Sin embargo, las personas con bajo nivel de condición física que eligen esta opción deben tomar más precauciones pues aún no disponen de las adaptaciones metabólicas necesarias ni para utilizar ácidos grasos ni para conseguir energía rápida y eficaz del glucógeno almacenado. La consecuencia es una fatiga rápida y, en algunos casos, episodios de hipoglucemia con mareos e, incluso, desmayos. Si se quiere realizar este tipo de entrenamiento es necesario progresar haciendo adaptaciones y evitar acciones limitantes o no asumibles, es decir, introducirlo en el entrenamiento poco a poco.

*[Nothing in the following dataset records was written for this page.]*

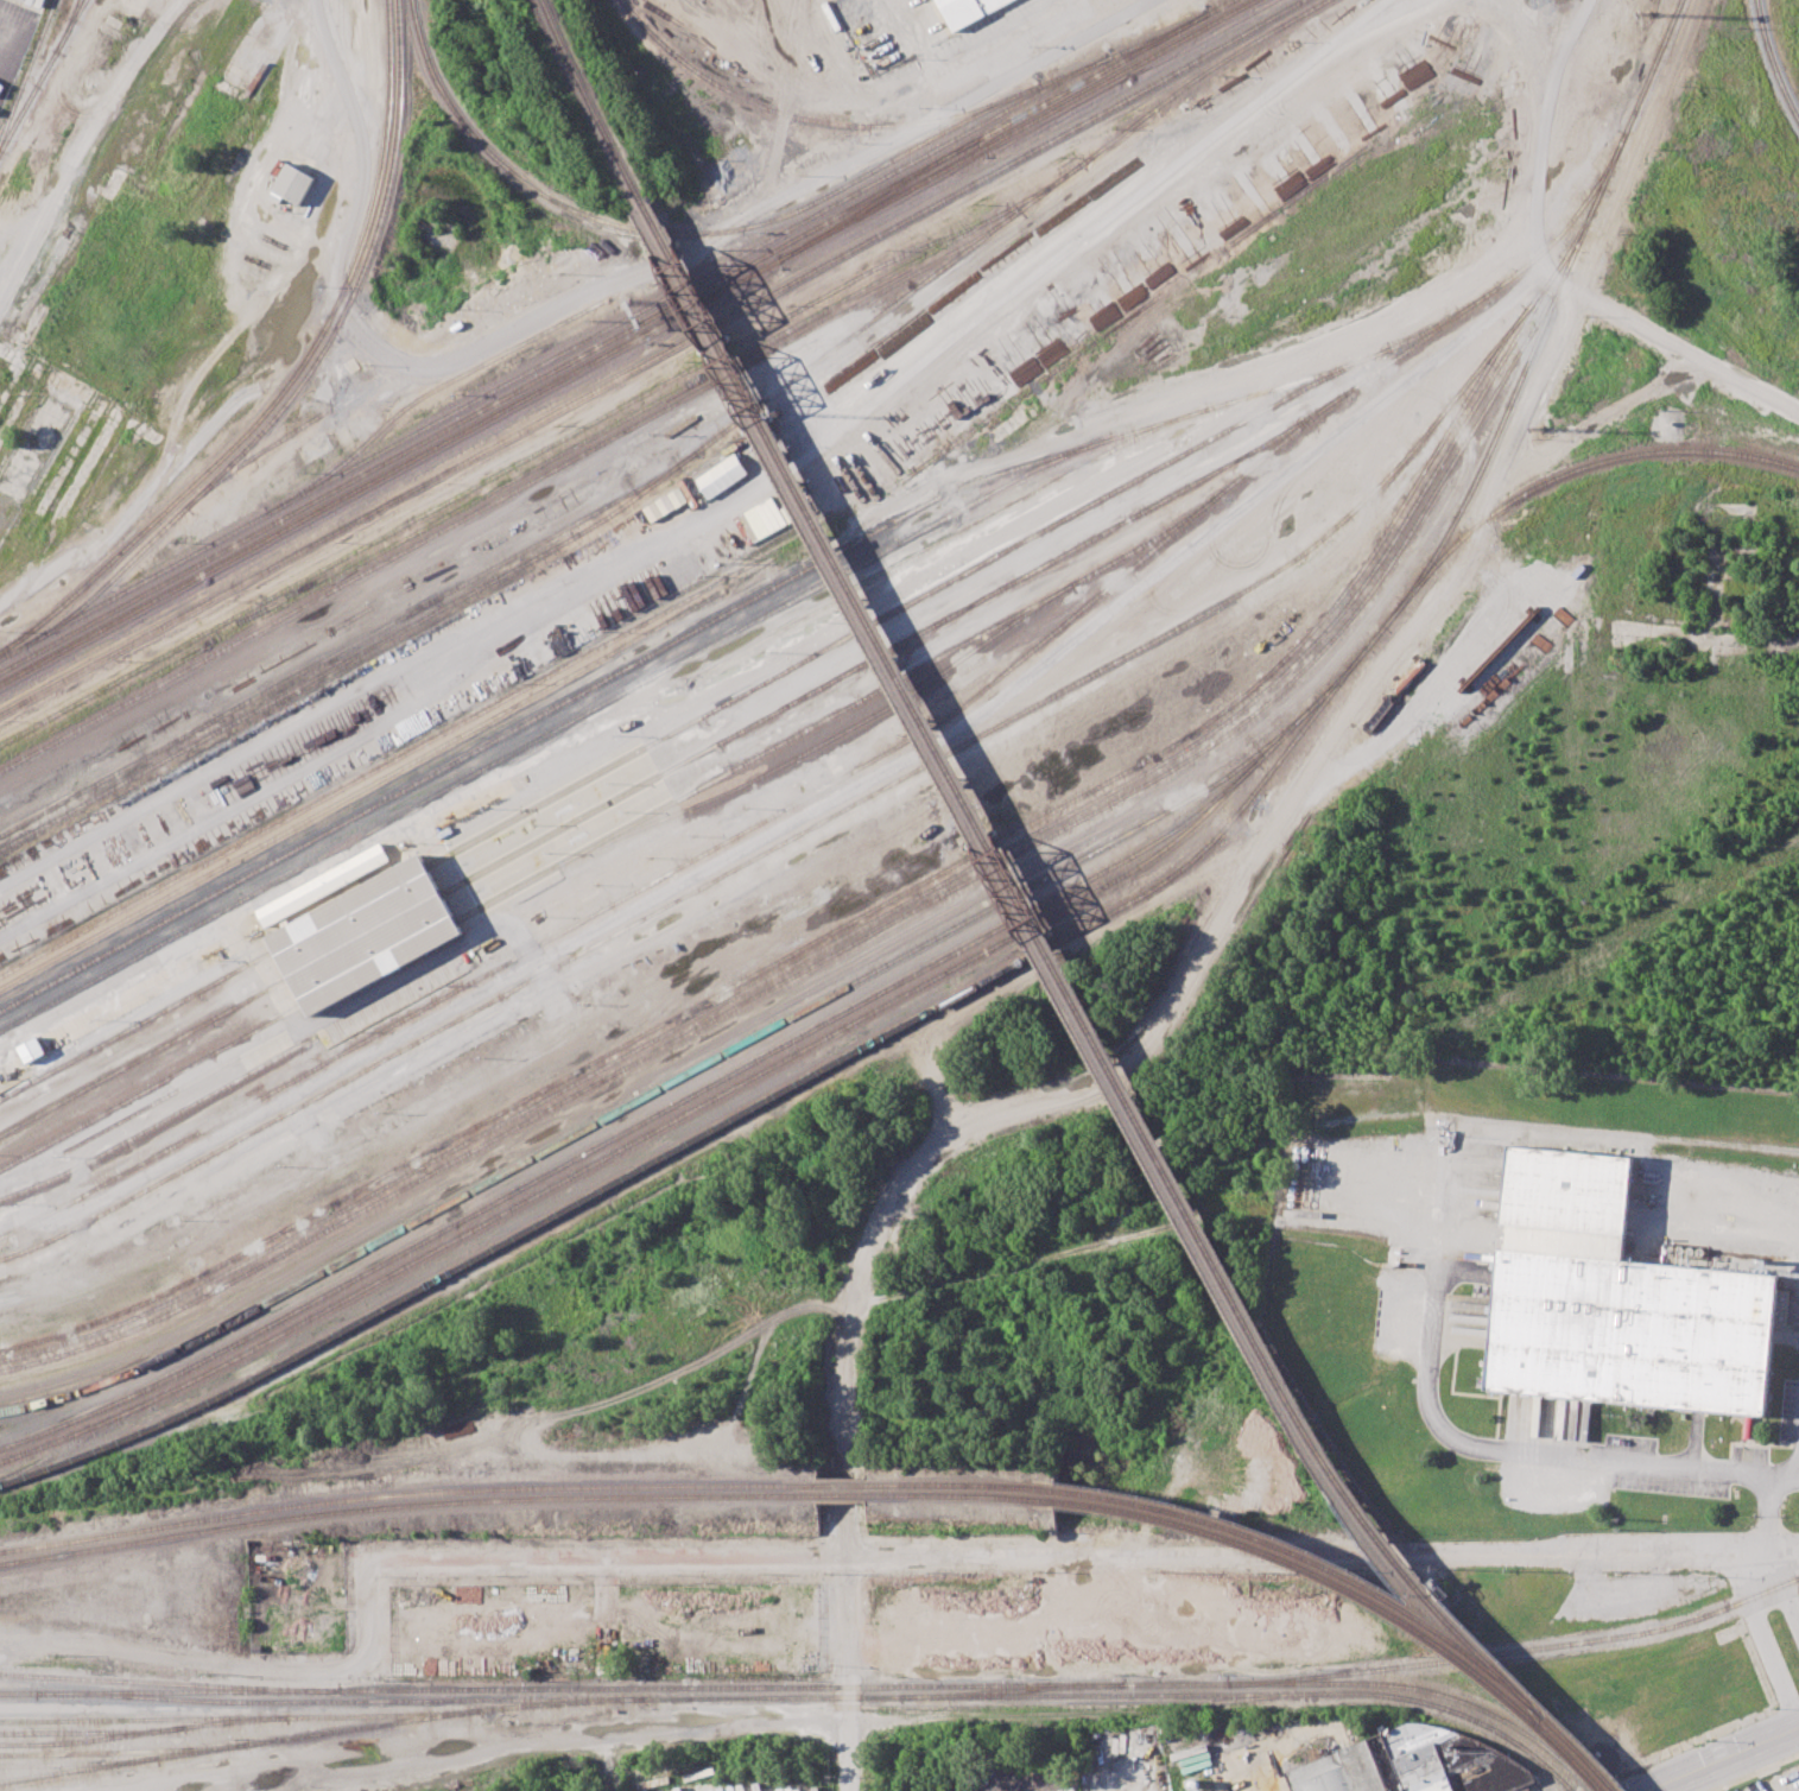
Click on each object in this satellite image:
building: (969, 10)
railway: (69, 23)
railway: (1124, 51)
railway: (1773, 62)
railway: (27, 70)
railway: (42, 75)
railway: (1173, 95)
railway: (591, 103)
railway: (813, 119)
road: (88, 144)
road: (372, 146)
building: (293, 183)
railway: (881, 198)
railway: (682, 233)
road: (1550, 273)
road: (564, 306)
railway: (616, 337)
railway: (628, 343)
road: (387, 351)
railway: (554, 358)
railway: (652, 359)
railway: (309, 372)
railway: (291, 379)
railway: (792, 381)
railway: (426, 395)
railway: (600, 431)
railway: (253, 457)
railway: (1569, 472)
railway: (494, 476)
building: (721, 476)
railway: (1031, 494)
railway: (502, 498)
road: (1210, 536)
railway: (1067, 553)
railway: (951, 581)
railway: (702, 592)
railway: (345, 649)
railway: (627, 667)
railway: (911, 673)
railway: (274, 699)
railway: (602, 704)
railway: (71, 720)
railway: (835, 737)
railway: (422, 758)
railway: (390, 787)
railway: (795, 836)
building: (321, 885)
railway: (627, 897)
railway: (910, 900)
railway: (869, 910)
railway: (878, 929)
building: (360, 935)
railway: (1041, 948)
railway: (1064, 984)
railway: (134, 1026)
railway: (10, 1027)
building: (30, 1050)
railway: (138, 1061)
railway: (705, 1065)
railway: (149, 1089)
railway: (176, 1092)
railway: (671, 1107)
railway: (161, 1123)
railway: (639, 1139)
road: (941, 1145)
building: (1611, 1302)
building: (1780, 1308)
road: (1530, 1454)
railway: (964, 1483)
railway: (842, 1485)
railway: (405, 1495)
railway: (839, 1495)
railway: (961, 1495)
railway: (403, 1505)
road: (1769, 1515)
road: (1079, 1556)
railway: (1321, 1564)
road: (1783, 1587)
railway: (1357, 1594)
road: (605, 1602)
road: (363, 1611)
road: (1766, 1637)
railway: (1518, 1650)
road: (847, 1674)
railway: (166, 1683)
railway: (781, 1687)
railway: (1012, 1690)
railway: (1424, 1690)
railway: (186, 1691)
railway: (19, 1692)
railway: (674, 1698)
railway: (1070, 1707)
railway: (1452, 1711)
railway: (240, 1717)
railway: (85, 1732)
railway: (137, 1733)
railway: (319, 1733)
street lamp: (1706, 1741)
railway: (116, 1751)
railway: (1583, 1754)
road: (1724, 1759)
building: (1449, 1761)
railway: (77, 1764)
building: (1338, 1772)
road: (610, 1774)
road: (1274, 1779)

PERSONAS DEPORTISTAS (entrenamiento)

Para personas ya entrenadas este tipo de trabajo bien planteado no debería ser un inconveniente. De hecho, algunos deportistas lo utilizan para entrenar y acostumbrar al cuerpoa utilizar las reservas de grasa de forma rápida y eficaz de cara a las competiciones. Hay personas que la noche anterior le dan un aporte extra de hidratos de carbono al cuerpo para rellenar las reservas de glucógeno para el día siguiente, otras se toman un poco de agua con limón, o una pieza de fruta antes de entrenar. Las posibilidades son miles y dependen solo de nosotros y de qué nos pida el cuerpo.

 Este tipo de entrenamiento también mejora la sensibilidad a la insulina y generará una sensación placentera a lo largo de todo el día por la secreción de hormonas como las catecolaminas y endorfinas. Además, el estómago vacío evita problemas de flato, digestiones, reflujos, gases o alteraciones de la glucemia.

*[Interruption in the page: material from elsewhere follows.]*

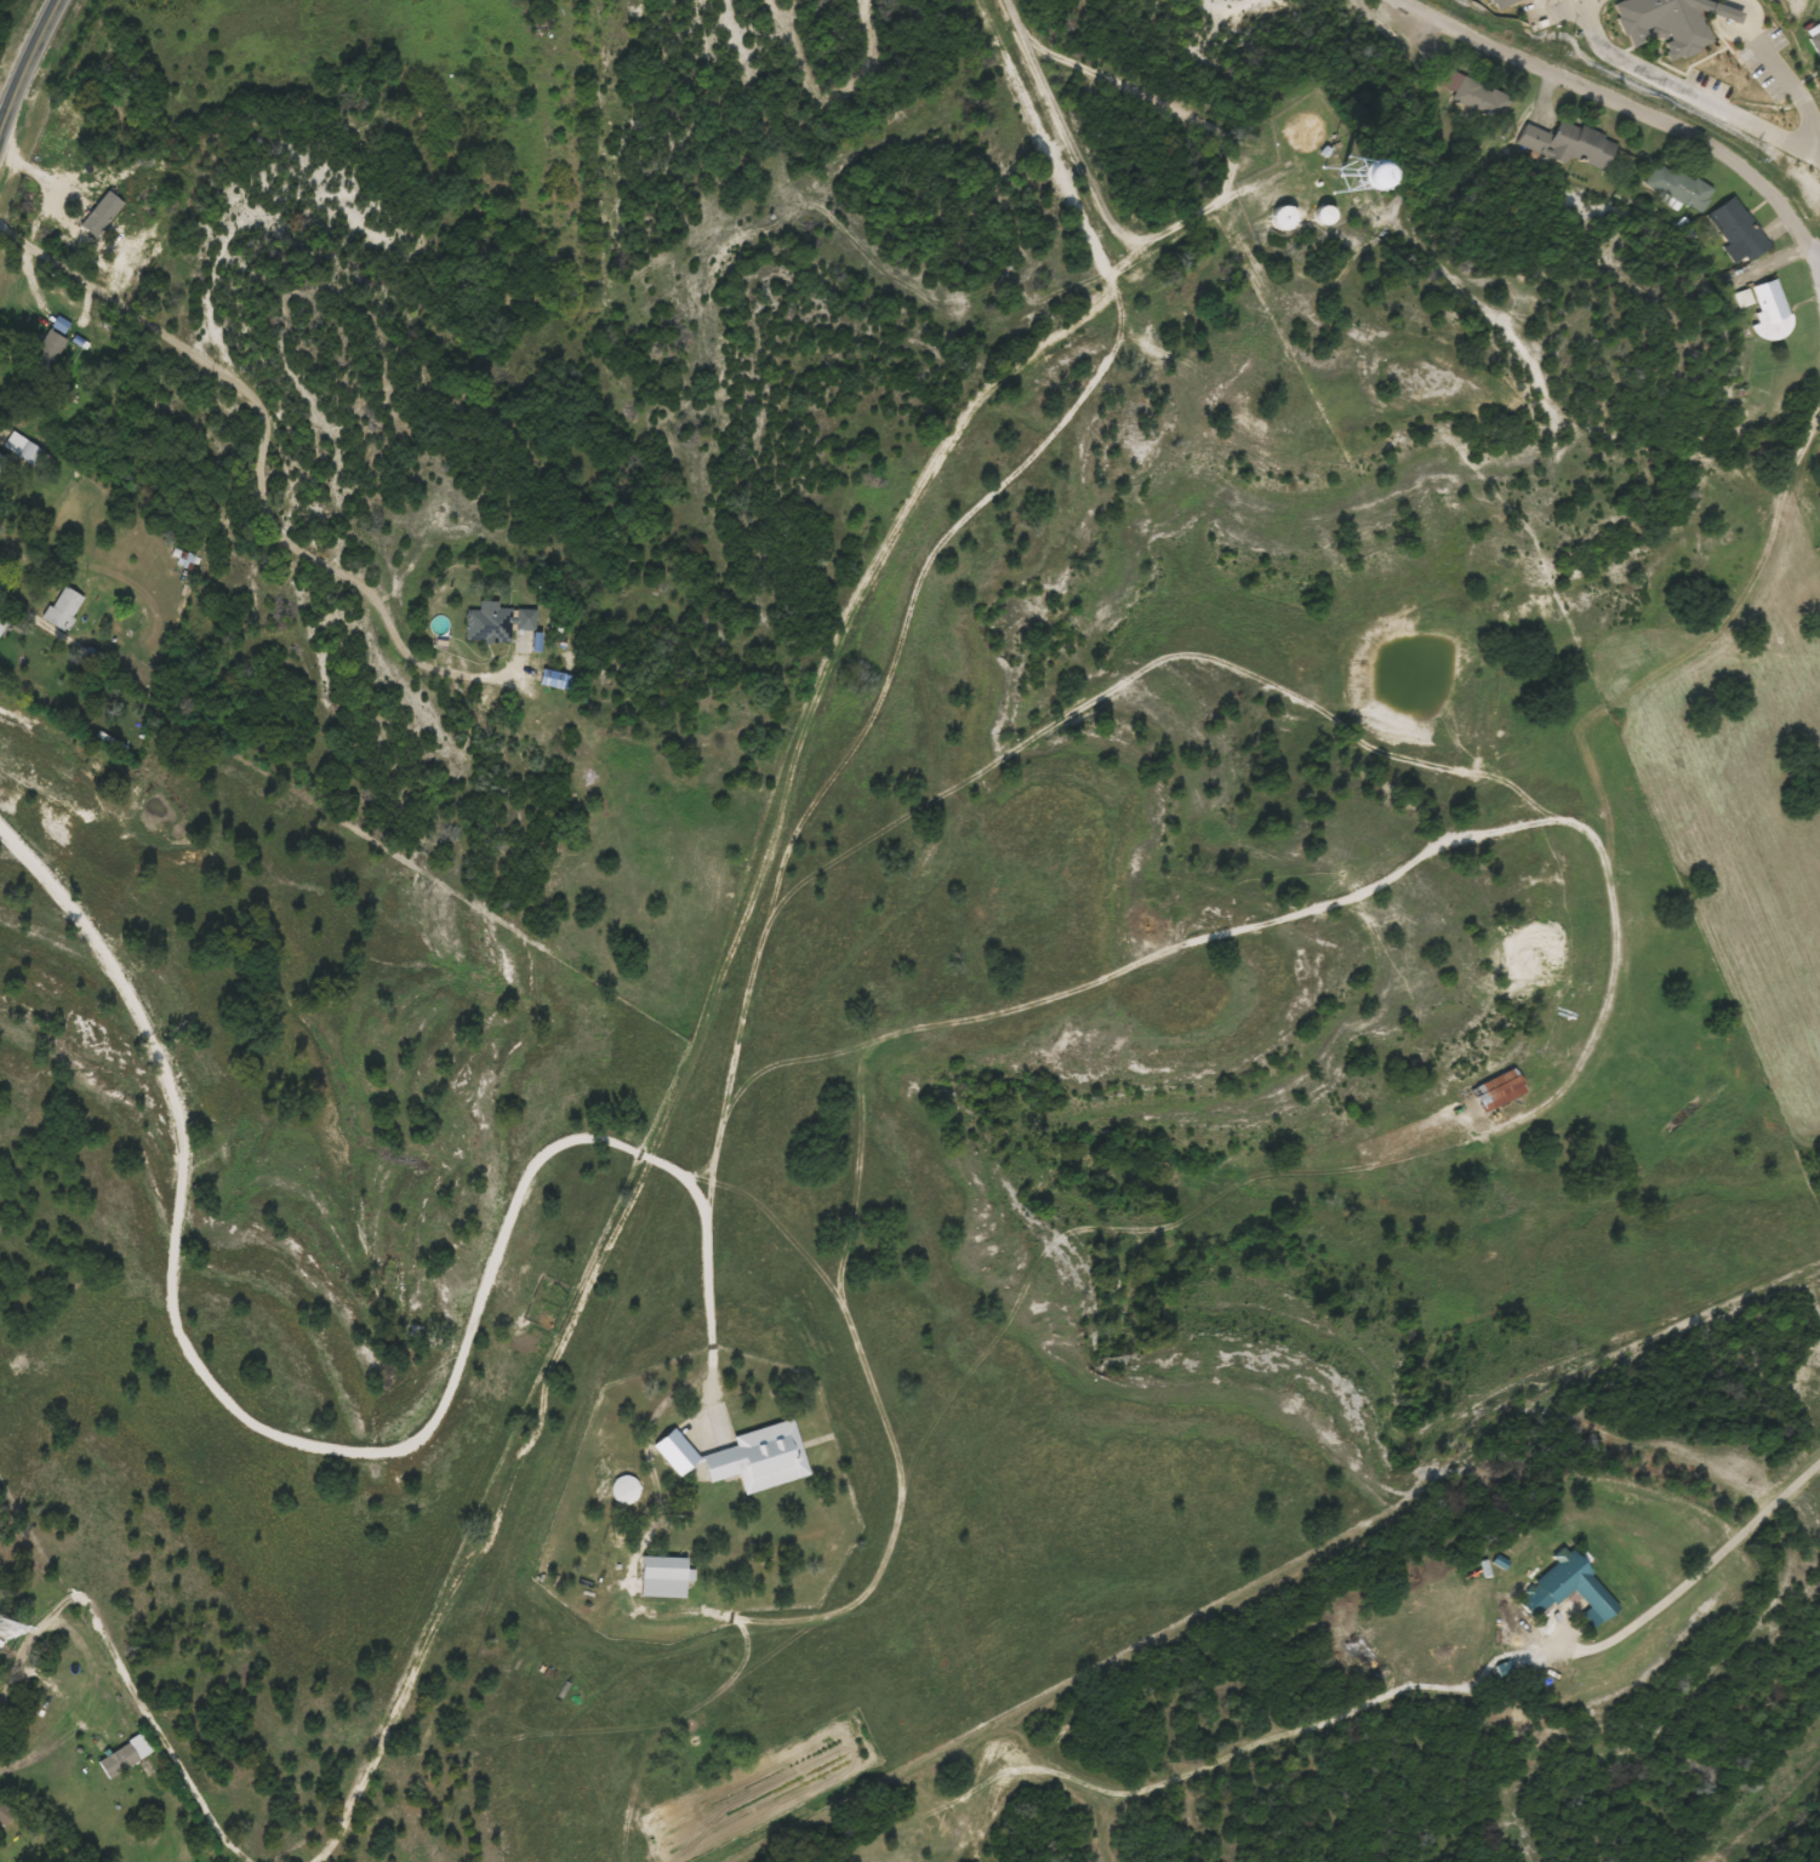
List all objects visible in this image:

ESTUDIO SOBRE ENFERMEDADES CARDIOVASCULARES Y OTRAS ALTERACIONES

Hace poco se han publicado estudios sobre lo dañino que puede ser no desayunar ya que se cree que aumenta el riesgo de enfermedades cardiovasculares así como alteraciones de otra índole y, además, rompe el ritmo circadiano de la hora del desayuno.

El Dr. Emilio Luengo, responsable de actividad física del Programa de Empresas Cardiosaludables (PECS) de la Fundación Española del Corazón (FEC) y consultor en Fisiología Cardíaca del ejercicio en la Sociedad Española de Medicina del Deporte, dice no ser partidario de recomendar entrenar en ayunas, en personas entrenadas o no entrenadas, porque “sabemos que el corazón necesita glucosa en forma de ácido pirúvico y oxígeno para trabajar eficientemente, y si se entrena sin desayunar, el corazón no tiene energía y debe recurrir a sus reservas, lo que en personas bien entrenadas suele ser fácil, pero en las no entrenadas puede producir otras alteraciones no cardiovasculares como hipoglucemias, vómitos o dolor de cabeza”.

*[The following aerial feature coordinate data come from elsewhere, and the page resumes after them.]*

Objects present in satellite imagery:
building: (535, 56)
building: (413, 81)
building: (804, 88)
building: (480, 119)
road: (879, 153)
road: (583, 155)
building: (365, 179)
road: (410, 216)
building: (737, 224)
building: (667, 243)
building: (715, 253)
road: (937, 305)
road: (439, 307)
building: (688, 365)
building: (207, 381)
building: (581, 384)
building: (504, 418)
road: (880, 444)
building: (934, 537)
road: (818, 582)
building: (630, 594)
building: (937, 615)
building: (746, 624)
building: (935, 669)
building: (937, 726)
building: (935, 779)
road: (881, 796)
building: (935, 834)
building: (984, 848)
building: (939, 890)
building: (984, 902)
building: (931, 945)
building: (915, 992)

ESTUDIO SOBRE EL EFECTO QUEMA-GRASAS

Otro estudio científico en el que se revisaron las publicaciones científicas que habían analizado el efecto para perder peso al entrenar en ayunas dice que no hay nada que demuestre la eficacia de entrenar en ayunas para perder peso, es decir, queno tiene el efecto quema-grasas. Por lo tanto, según esto, entrenar en ayunas (sin abusar) solo produce ciertos beneficios para los deportistas que se preparan para competir y acostumbran al cuerpo a utilizar las reservas de grasas; sin embargo, en los que se están iniciando no solo no produce beneficio alguno sino que, además, puede producir problemas en su salud.